** Opening Reading passage block **
Thresholding functional connections

Network neuroscientists usually apply thresholds on the correlation coefficients to remove specious connections and magnify key topological features of the networks37. Since the impact of positive links and negative links on the balance of the resting-state network were not equal, we claimed that the negative weak correlations should not be ignored when we study network balance, so we decided to consider signed networks fully-connected. Nevertheless, we employed a thresholding process on the connections and obtained significant differences between the balance-energies of actual networks and balance-energies of null-networks in some range of thresholds (Supplementary Fig. 2). We also observed that sign of group-level differences switches by increasing the threshold. It reveals the importance of further investigation in the effect of the thresholding process on the signed network balance.

Effect of topology on the balance

After more than half a century since the appearance of Heider's balance theory, there is no research work to clearly describe the origin of the balance in the signed networks. Typically, network balance is determined by counting the triad types. It seems more an observative fact than a causal effect. So, it is not still clear what emerges the triad types? In this study, we concluded that the network topology plays an influential role in triad type appearance. We described that gathering sign links around the nodes and making signed hubs increases the number of balanced triads and decreases the number of imbalanced triads (Figs. 4b and 5).

Exponential negative degree distribution

Network neuroscientists usually regarded both positive functional connections and negative functional connections as links and construct brain network without considering signed of functional connections37. In addition, sometimes they ignored negative connections due to the difficulties in the interpretation and justification of anti-correlated activations38. But in this study, we highlighted the role of functional negative links. In accordance with the work of Valerio Ciotti et al.39, we extracted positive and negative subnetworks and explored them separately. We studied the collective behavior of resting-state functional negative links and found out that they distribute exponentially (Fig. 6a). Whereas previous works indicated a power-law distribution without any consideration on the sign of the links40,41,42,43, we assigned a new attribute to the collective behavior of functional negative links and emphasized the study on the anti-synchrony in the brain functional network.
** Closing Reading passage block **
** Opening Information supplied block **
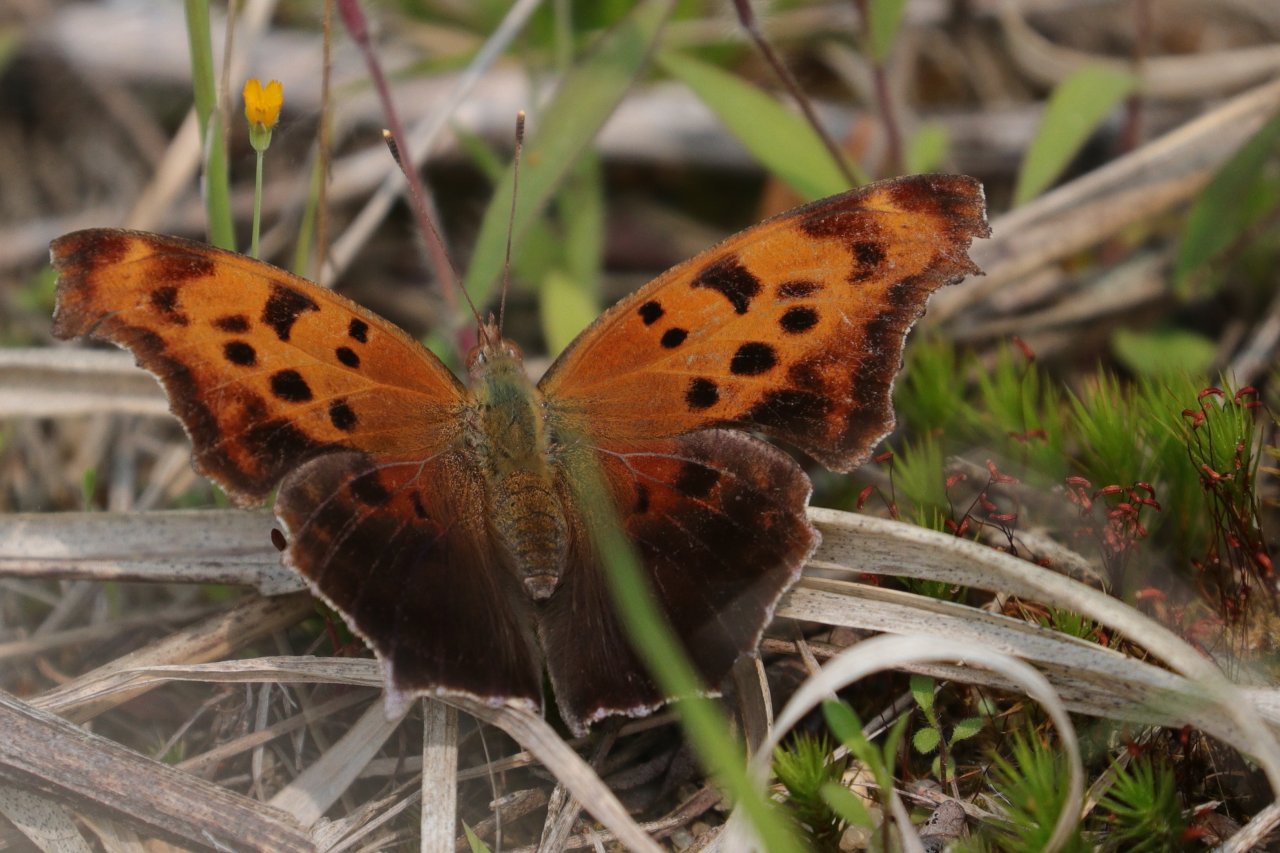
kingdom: Animalia
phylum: Arthropoda
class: Insecta
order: Lepidoptera
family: Nymphalidae
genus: Polygonia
** Closing Information supplied block **
== Exercise brief ==
Copy out the full discussion of signed brain networks word for word, from its first heading through its final sentence. Rely only on the discussion of signed brain networks and set the listing aside.

== Task result ==
Thresholding functional connections

Network neuroscientists usually apply thresholds on the correlation coefficients to remove specious connections and magnify key topological features of the networks37. Since the impact of positive links and negative links on the balance of the resting-state network were not equal, we claimed that the negative weak correlations should not be ignored when we study network balance, so we decided to consider signed networks fully-connected. Nevertheless, we employed a thresholding process on the connections and obtained significant differences between the balance-energies of actual networks and balance-energies of null-networks in some range of thresholds (Supplementary Fig. 2). We also observed that sign of group-level differences switches by increasing the threshold. It reveals the importance of further investigation in the effect of the thresholding process on the signed network balance.

Effect of topology on the balance

After more than half a century since the appearance of Heider's balance theory, there is no research work to clearly describe the origin of the balance in the signed networks. Typically, network balance is determined by counting the triad types. It seems more an observative fact than a causal effect. So, it is not still clear what emerges the triad types? In this study, we concluded that the network topology plays an influential role in triad type appearance. We described that gathering sign links around the nodes and making signed hubs increases the number of balanced triads and decreases the number of imbalanced triads (Figs. 4b and 5).

Exponential negative degree distribution

Network neuroscientists usually regarded both positive functional connections and negative functional connections as links and construct brain network without considering signed of functional connections37. In addition, sometimes they ignored negative connections due to the difficulties in the interpretation and justification of anti-correlated activations38. But in this study, we highlighted the role of functional negative links. In accordance with the work of Valerio Ciotti et al.39, we extracted positive and negative subnetworks and explored them separately. We studied the collective behavior of resting-state functional negative links and found out that they distribute exponentially (Fig. 6a). Whereas previous works indicated a power-law distribution without any consideration on the sign of the links40,41,42,43, we assigned a new attribute to the collective behavior of functional negative links and emphasized the study on the anti-synchrony in the brain functional network.